I stuffed the wad of cloth back into her mouth. I rewrapped the tape around her head. Then I rolled her back onto her front and taped her wrists.
“Is that nice and tight? All done?”
She nodded.
“Good. Now I’m going after her.”
I stood up to leave.
She moaned.
I took another look at her.
She moaned again.
I climbed back onto the bed.
I picked up the vibrating egg and I finished what I’d started.
The maple syrup crew came home a little later.
Sara wasn’t with them.
“She didn’t come find you?” I asked Matt.
“We haven’t seen her,” he said. “Kayla called her on the handheld and told her to head back.”
“Kayla called her?”
“Yeah. Said the two of you’d arranged a bit of a surprise for her. What was it, anyway?”
“Oh, shit…”
I threw on my boots and grabbed my SIG.
I had no idea which way Sara had gone.
I went up to the junction with Nelson Road, to check for fresh footprints in the snow; she’d gone that way before.
But there weren’t any footprints there.
I saw some tracks heading up the trail to Ant’s sugar maples, so I followed them. All footprints, no ATVs… but as it hadn’t snowed in three days it could have been from some other time.
As I neared the graves, I saw sharp paw prints in the snow. Two sets of them. Two coyotes.
They were headed up the trail, following the various bootprints.
I passed by the burial plots and the sugar maples; one set of bootprints had kept on across the frozen stream, and the coyotes had crossed, too.
The trail moved north, out of the clearing and back into the trees, the last batch of trees before the highway and the burnt forest beyond.
I reached the firebreak.
And then I found her.
She was lying in the snow, on her back.
The coyotes were hovering over her.
I pulled my SIG and shot them both.
They’d torn her open… her neck, her hands, her chest.
They begun to strip her body like it was nothing more than a chunk of meat.
I took my SIG and shot both coyotes again.
And I shot them again.
But I knew I had to save one round.
She’d loved me. She’d given me all of herself.
And I’d hurt her. Over and over again.
And now I’d done this.
There was no way to fix it.

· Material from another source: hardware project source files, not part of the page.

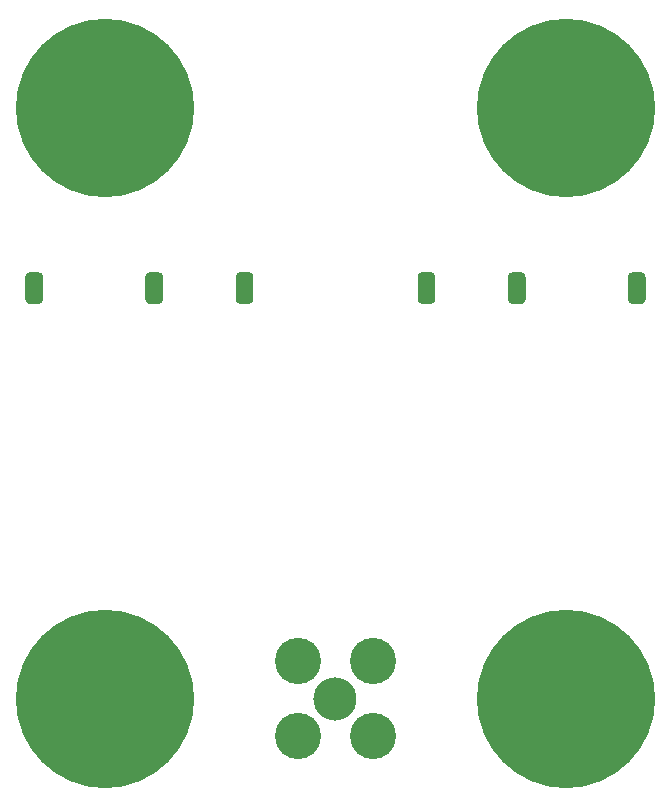
<source format=gbr>
G04 #@! TF.GenerationSoftware,KiCad,Pcbnew,(5.1.8)-1*
G04 #@! TF.CreationDate,2020-12-10T13:26:07-05:00*
G04 #@! TF.ProjectId,dl3000-adapters,646c3330-3030-42d6-9164-617074657273,rev?*
G04 #@! TF.SameCoordinates,Original*
G04 #@! TF.FileFunction,Soldermask,Bot*
G04 #@! TF.FilePolarity,Negative*
%FSLAX46Y46*%
G04 Gerber Fmt 4.6, Leading zero omitted, Abs format (unit mm)*
G04 Created by KiCad (PCBNEW (5.1.8)-1) date 2020-12-10 13:26:07*
%MOMM*%
%LPD*%
G01*
G04 APERTURE LIST*
%ADD10C,3.911600*%
%ADD11C,3.657600*%
%ADD12C,15.101600*%
G04 APERTURE END LIST*
G36*
G01*
X166090800Y-64274600D02*
X166090800Y-66225400D01*
G75*
G02*
X165715400Y-66600800I-375400J0D01*
G01*
X164964600Y-66600800D01*
G75*
G02*
X164589200Y-66225400I0J375400D01*
G01*
X164589200Y-64274600D01*
G75*
G02*
X164964600Y-63899200I375400J0D01*
G01*
X165715400Y-63899200D01*
G75*
G02*
X166090800Y-64274600I0J-375400D01*
G01*
G37*
G36*
G01*
X158450800Y-64274600D02*
X158450800Y-66225400D01*
G75*
G02*
X158075400Y-66600800I-375400J0D01*
G01*
X157324600Y-66600800D01*
G75*
G02*
X156949200Y-66225400I0J375400D01*
G01*
X156949200Y-64274600D01*
G75*
G02*
X157324600Y-63899200I375400J0D01*
G01*
X158075400Y-63899200D01*
G75*
G02*
X158450800Y-64274600I0J-375400D01*
G01*
G37*
G36*
G01*
X176250800Y-64274600D02*
X176250800Y-66225400D01*
G75*
G02*
X175875400Y-66600800I-375400J0D01*
G01*
X175124600Y-66600800D01*
G75*
G02*
X174749200Y-66225400I0J375400D01*
G01*
X174749200Y-64274600D01*
G75*
G02*
X175124600Y-63899200I375400J0D01*
G01*
X175875400Y-63899200D01*
G75*
G02*
X176250800Y-64274600I0J-375400D01*
G01*
G37*
G36*
G01*
X133909200Y-66225400D02*
X133909200Y-64274600D01*
G75*
G02*
X134284600Y-63899200I375400J0D01*
G01*
X135035400Y-63899200D01*
G75*
G02*
X135410800Y-64274600I0J-375400D01*
G01*
X135410800Y-66225400D01*
G75*
G02*
X135035400Y-66600800I-375400J0D01*
G01*
X134284600Y-66600800D01*
G75*
G02*
X133909200Y-66225400I0J375400D01*
G01*
G37*
G36*
G01*
X141549200Y-66225400D02*
X141549200Y-64274600D01*
G75*
G02*
X141924600Y-63899200I375400J0D01*
G01*
X142675400Y-63899200D01*
G75*
G02*
X143050800Y-64274600I0J-375400D01*
G01*
X143050800Y-66225400D01*
G75*
G02*
X142675400Y-66600800I-375400J0D01*
G01*
X141924600Y-66600800D01*
G75*
G02*
X141549200Y-66225400I0J375400D01*
G01*
G37*
G36*
G01*
X123749200Y-66225400D02*
X123749200Y-64274600D01*
G75*
G02*
X124124600Y-63899200I375400J0D01*
G01*
X124875400Y-63899200D01*
G75*
G02*
X125250800Y-64274600I0J-375400D01*
G01*
X125250800Y-66225400D01*
G75*
G02*
X124875400Y-66600800I-375400J0D01*
G01*
X124124600Y-66600800D01*
G75*
G02*
X123749200Y-66225400I0J375400D01*
G01*
G37*
D10*
X146825000Y-96825000D03*
D11*
X150000000Y-100000000D03*
D10*
X153175000Y-96825000D03*
X146825000Y-103175000D03*
X153175000Y-103175000D03*
D12*
X130500000Y-50000000D03*
X169500000Y-50000000D03*
X169500000Y-100000000D03*
X130500000Y-100000000D03*
M02*

</source>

There was no way to bring her back.
I took the barrel of my SIG and slowly pushed it into my mouth, past my teeth, pointing it up toward my brain.
I thought of Sara, of how beautiful she’d been. How she’d known me so fully and loved me anyway.

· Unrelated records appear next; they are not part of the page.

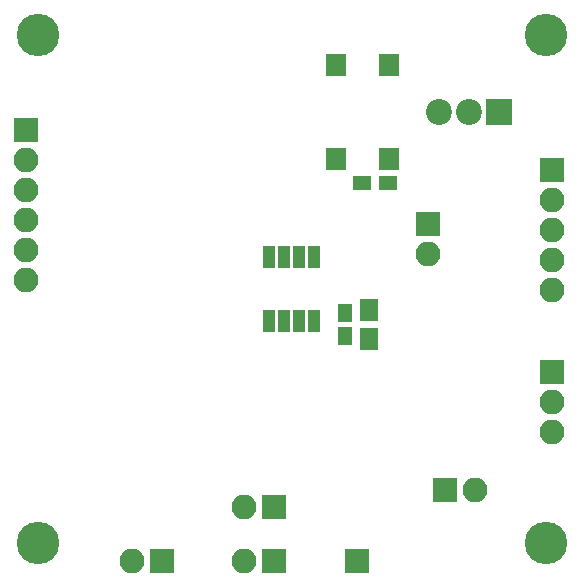
<source format=gbs>
G04 #@! TF.FileFunction,Soldermask,Bot*
%FSLAX46Y46*%
G04 Gerber Fmt 4.6, Leading zero omitted, Abs format (unit mm)*
G04 Created by KiCad (PCBNEW 4.0.7) date 2017 November 25, Saturday 16:53:06*
%MOMM*%
%LPD*%
G01*
G04 APERTURE LIST*
%ADD10C,0.100000*%
%ADD11C,3.600000*%
%ADD12R,1.600000X1.300000*%
%ADD13R,2.200000X2.200000*%
%ADD14C,2.200000*%
%ADD15R,2.100000X2.100000*%
%ADD16O,2.100000X2.100000*%
%ADD17R,1.650000X1.900000*%
%ADD18R,1.150000X1.600000*%
%ADD19R,1.000000X1.950000*%
%ADD20R,1.700000X1.950000*%
G04 APERTURE END LIST*
D10*
D11*
X76500000Y-76500000D03*
X33500000Y-76500000D03*
X33500000Y-33500000D03*
X76500000Y-33500000D03*
D12*
X60900000Y-46000000D03*
X63100000Y-46000000D03*
D13*
X72540000Y-40000000D03*
D14*
X70000000Y-40000000D03*
X67460000Y-40000000D03*
D15*
X53500000Y-78000000D03*
D16*
X50960000Y-78000000D03*
D15*
X77000000Y-62000000D03*
D16*
X77000000Y-64540000D03*
X77000000Y-67080000D03*
D15*
X77000000Y-44920000D03*
D16*
X77000000Y-47460000D03*
X77000000Y-50000000D03*
X77000000Y-52540000D03*
X77000000Y-55080000D03*
D15*
X66500000Y-49460000D03*
D16*
X66500000Y-52000000D03*
D15*
X53500000Y-73500000D03*
D16*
X50960000Y-73500000D03*
D15*
X67960000Y-72000000D03*
D16*
X70500000Y-72000000D03*
D15*
X44000000Y-78000000D03*
D16*
X41460000Y-78000000D03*
D15*
X60500000Y-78000000D03*
X32500000Y-41500000D03*
D16*
X32500000Y-44040000D03*
X32500000Y-46580000D03*
X32500000Y-49120000D03*
X32500000Y-51660000D03*
X32500000Y-54200000D03*
D17*
X61500000Y-56750000D03*
X61500000Y-59250000D03*
D18*
X59500000Y-57050000D03*
X59500000Y-58950000D03*
D19*
X53095000Y-52300000D03*
X54365000Y-52300000D03*
X55635000Y-52300000D03*
X56905000Y-52300000D03*
X56905000Y-57700000D03*
X55635000Y-57700000D03*
X54365000Y-57700000D03*
X53095000Y-57700000D03*
D20*
X63250000Y-36025000D03*
X58750000Y-36025000D03*
X58750000Y-43975000D03*
X63250000Y-43975000D03*
M02*

</source>
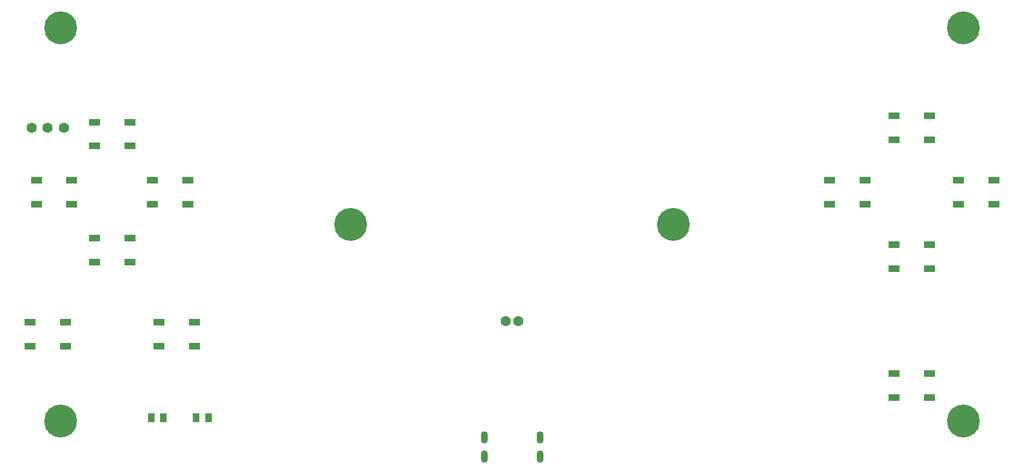
<source format=gts>
%TF.GenerationSoftware,KiCad,Pcbnew,9.0.7*%
%TF.CreationDate,2026-02-12T07:24:45+00:00*%
%TF.ProjectId,esp32-emu-turbo,65737033-322d-4656-9d75-2d747572626f,rev?*%
%TF.SameCoordinates,Original*%
%TF.FileFunction,Soldermask,Top*%
%TF.FilePolarity,Negative*%
%FSLAX46Y46*%
G04 Gerber Fmt 4.6, Leading zero omitted, Abs format (unit mm)*
G04 Created by KiCad (PCBNEW 9.0.7) date 2026-02-12 07:24:45*
%MOMM*%
%LPD*%
G01*
G04 APERTURE LIST*
G04 Aperture macros list*
%AMRoundRect*
0 Rectangle with rounded corners*
0 $1 Rounding radius*
0 $2 $3 $4 $5 $6 $7 $8 $9 X,Y pos of 4 corners*
0 Add a 4 corners polygon primitive as box body*
4,1,4,$2,$3,$4,$5,$6,$7,$8,$9,$2,$3,0*
0 Add four circle primitives for the rounded corners*
1,1,$1+$1,$2,$3*
1,1,$1+$1,$4,$5*
1,1,$1+$1,$6,$7*
1,1,$1+$1,$8,$9*
0 Add four rect primitives between the rounded corners*
20,1,$1+$1,$2,$3,$4,$5,0*
20,1,$1+$1,$4,$5,$6,$7,0*
20,1,$1+$1,$6,$7,$8,$9,0*
20,1,$1+$1,$8,$9,$2,$3,0*%
G04 Aperture macros list end*
%ADD10C,5.100000*%
%ADD11RoundRect,0.050000X-0.800000X-0.500000X0.800000X-0.500000X0.800000X0.500000X-0.800000X0.500000X0*%
%ADD12RoundRect,0.050000X-0.500000X-0.650000X0.500000X-0.650000X0.500000X0.650000X-0.500000X0.650000X0*%
%ADD13O,1.100000X1.900000*%
%ADD14C,1.600000*%
G04 APERTURE END LIST*
D10*
%TO.C,*%
X10000000Y-7000000D03*
%TD*%
%TO.C,*%
X150000000Y-7000000D03*
%TD*%
%TO.C,*%
X10000000Y-68000000D03*
%TD*%
%TO.C,*%
X150000000Y-68000000D03*
%TD*%
%TO.C,*%
X55000000Y-37500000D03*
%TD*%
%TO.C,*%
X105000000Y-37500000D03*
%TD*%
D11*
%TO.C,SW1*%
X15250000Y-21650000D03*
X15250000Y-25350000D03*
X20750000Y-21650000D03*
X20750000Y-25350000D03*
%TD*%
%TO.C,SW2*%
X15250000Y-39650000D03*
X15250000Y-43350000D03*
X20750000Y-39650000D03*
X20750000Y-43350000D03*
%TD*%
%TO.C,SW3*%
X6250000Y-30650000D03*
X6250000Y-34350000D03*
X11750000Y-30650000D03*
X11750000Y-34350000D03*
%TD*%
%TO.C,SW4*%
X24250000Y-30650000D03*
X24250000Y-34350000D03*
X29750000Y-30650000D03*
X29750000Y-34350000D03*
%TD*%
%TO.C,SW5*%
X139250000Y-20650000D03*
X139250000Y-24350000D03*
X144750000Y-20650000D03*
X144750000Y-24350000D03*
%TD*%
%TO.C,SW6*%
X149250000Y-30650000D03*
X149250000Y-34350000D03*
X154750000Y-30650000D03*
X154750000Y-34350000D03*
%TD*%
%TO.C,SW7*%
X139250000Y-40650000D03*
X139250000Y-44350000D03*
X144750000Y-40650000D03*
X144750000Y-44350000D03*
%TD*%
%TO.C,SW8*%
X129250000Y-30650000D03*
X129250000Y-34350000D03*
X134750000Y-30650000D03*
X134750000Y-34350000D03*
%TD*%
%TO.C,SW9*%
X5250000Y-52650000D03*
X5250000Y-56350000D03*
X10750000Y-52650000D03*
X10750000Y-56350000D03*
%TD*%
%TO.C,SW10*%
X25250000Y-52650000D03*
X25250000Y-56350000D03*
X30750000Y-52650000D03*
X30750000Y-56350000D03*
%TD*%
%TO.C,SW13*%
X139250000Y-60650000D03*
X139250000Y-64350000D03*
X144750000Y-60650000D03*
X144750000Y-64350000D03*
%TD*%
D12*
%TO.C,LED1*%
X24050000Y-67500000D03*
X25950000Y-67500000D03*
%TD*%
%TO.C,LED2*%
X31050000Y-67500000D03*
X32950000Y-67500000D03*
%TD*%
D13*
%TO.C,J1*%
X75680000Y-70500000D03*
X84320000Y-70500000D03*
X75680000Y-73500000D03*
X84320000Y-73500000D03*
%TD*%
D14*
%TO.C,SW_PWR*%
X5500000Y-22500000D03*
X8000000Y-22500000D03*
X10500000Y-22500000D03*
%TD*%
%TO.C,J3*%
X79000000Y-52500000D03*
X81000000Y-52500000D03*
%TD*%
M02*

</source>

I thought of Kayla, of how much I’d wanted her, so much that I’d never realized that she’d been pushing for this to happen. She’d have to live with what we’d done.
I thought of Alanna; I’d never appreciated her as much as I should have, as much as she deserved.

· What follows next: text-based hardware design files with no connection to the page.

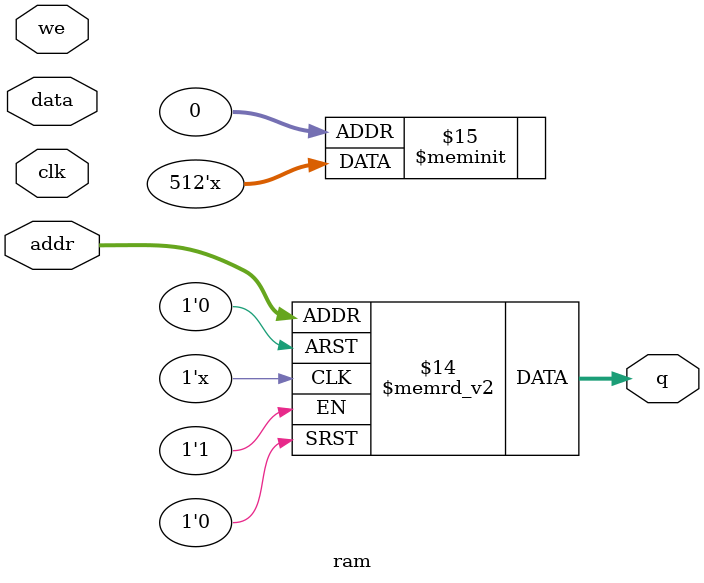
<source format=v>
module ram #(
    parameter ADDR_WIDTH=6,
    parameter DATA_WIDTH=8
) (
    input [DATA_WIDTH-1:0] data,
    input [ADDR_WIDTH-1:0] addr,
    input we, clk,
    output [7:0] q
);
reg [DATA_WIDTH-1:0] ram[2**ADDR_WIDTH-1:0];
// when we is high, write data to ram at address addr
// assign the ram value at address addr to q
always @(we) begin
    if (clk == 1) ram[addr] <= data;
    q <= ram[addr];
end
endmodule

</source>
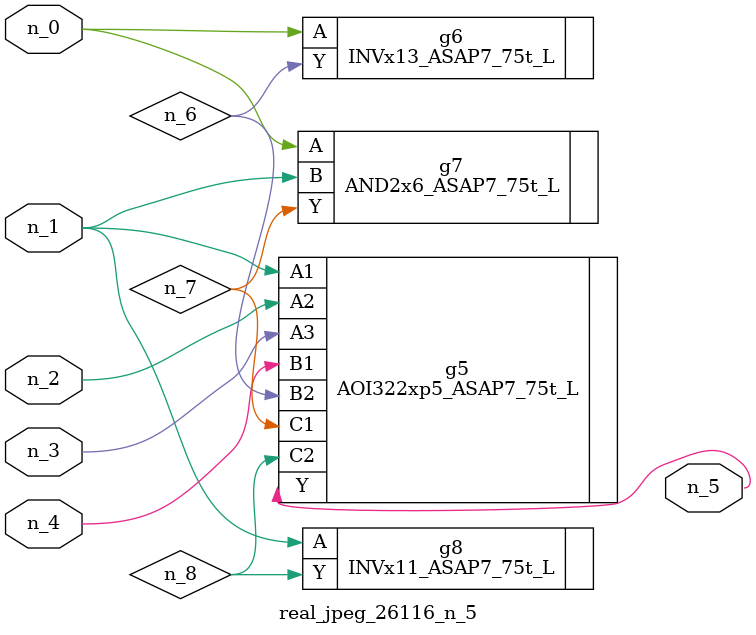
<source format=v>
module real_jpeg_26116_n_5 (n_4, n_0, n_1, n_2, n_3, n_5);

input n_4;
input n_0;
input n_1;
input n_2;
input n_3;

output n_5;

wire n_8;
wire n_6;
wire n_7;

INVx13_ASAP7_75t_L g6 ( 
.A(n_0),
.Y(n_6)
);

AND2x6_ASAP7_75t_L g7 ( 
.A(n_0),
.B(n_1),
.Y(n_7)
);

AOI322xp5_ASAP7_75t_L g5 ( 
.A1(n_1),
.A2(n_2),
.A3(n_3),
.B1(n_4),
.B2(n_6),
.C1(n_7),
.C2(n_8),
.Y(n_5)
);

INVx11_ASAP7_75t_L g8 ( 
.A(n_1),
.Y(n_8)
);


endmodule
</source>
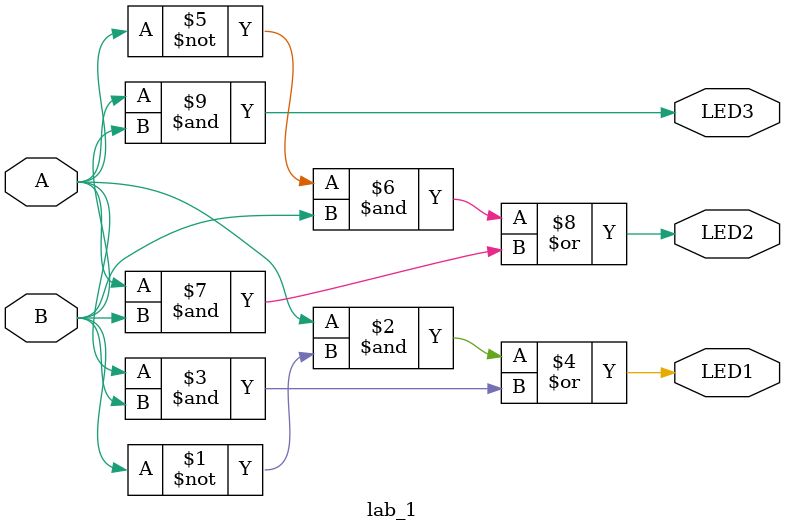
<source format=v>
`timescale 1ns / 1ps


module lab_1(
    input A,
    input B,
    output LED1,
    output LED2,
    output LED3
    );
    
    assign LED1 = A&~B | A&B;
    assign LED2 = ~A&B | A&B;
    assign LED3 = A&B;
    
endmodule

</source>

And Cassy… I’d never had a chance to make my way home to look for her. Or really… I’d never taken the chance.
Then I thought of Fiona.
When Justin had told me to choose, I’d already known. It hadn’t taken me any time to decide.
I would choose Fiona. Always.
Fiona was back at the house, laughing about a wasted day of trying to tap the frozen sap.
Soon she’d start dinner without my help, cooking enough to fill seven supper plates.
She had no idea that Sara was gone.
And she had no idea that I was about to go, too.
She’d never understand how I could make that choice.
So I pulled the SIG out of my mouth.
And I emptied the clip on those goddamn coyotes.